EXERCISE DATA =>
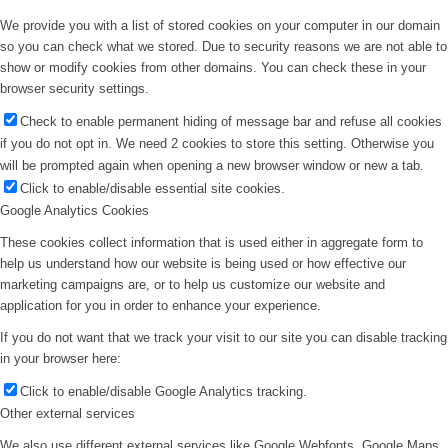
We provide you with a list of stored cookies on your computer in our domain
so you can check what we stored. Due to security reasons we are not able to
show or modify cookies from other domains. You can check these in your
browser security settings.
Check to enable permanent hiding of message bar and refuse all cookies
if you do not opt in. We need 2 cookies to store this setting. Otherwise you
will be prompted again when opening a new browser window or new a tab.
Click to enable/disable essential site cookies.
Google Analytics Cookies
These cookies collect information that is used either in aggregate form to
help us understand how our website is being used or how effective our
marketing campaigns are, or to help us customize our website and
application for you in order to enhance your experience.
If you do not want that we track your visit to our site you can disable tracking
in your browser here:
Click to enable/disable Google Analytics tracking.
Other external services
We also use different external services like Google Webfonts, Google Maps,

THE PROBLEM =>
Retype the entries exactly, skipping every picture.

EXERCISE RESPONSE =>
We provide you with a list of stored cookies on your computer in our domain
so you can check what we stored. Due to security reasons we are not able to
show or modify cookies from other domains. You can check these in your
browser security settings.
Check to enable permanent hiding of message bar and refuse all cookies
if you do not opt in. We need 2 cookies to store this setting. Otherwise you
will be prompted again when opening a new browser window or new a tab.
Click to enable/disable essential site cookies.
Google Analytics Cookies
These cookies collect information that is used either in aggregate form to
help us understand how our website is being used or how effective our
marketing campaigns are, or to help us customize our website and
application for you in order to enhance your experience.
If you do not want that we track your visit to our site you can disable tracking
in your browser here:
Click to enable/disable Google Analytics tracking.
Other external services
We also use different external services like Google Webfonts, Google Maps,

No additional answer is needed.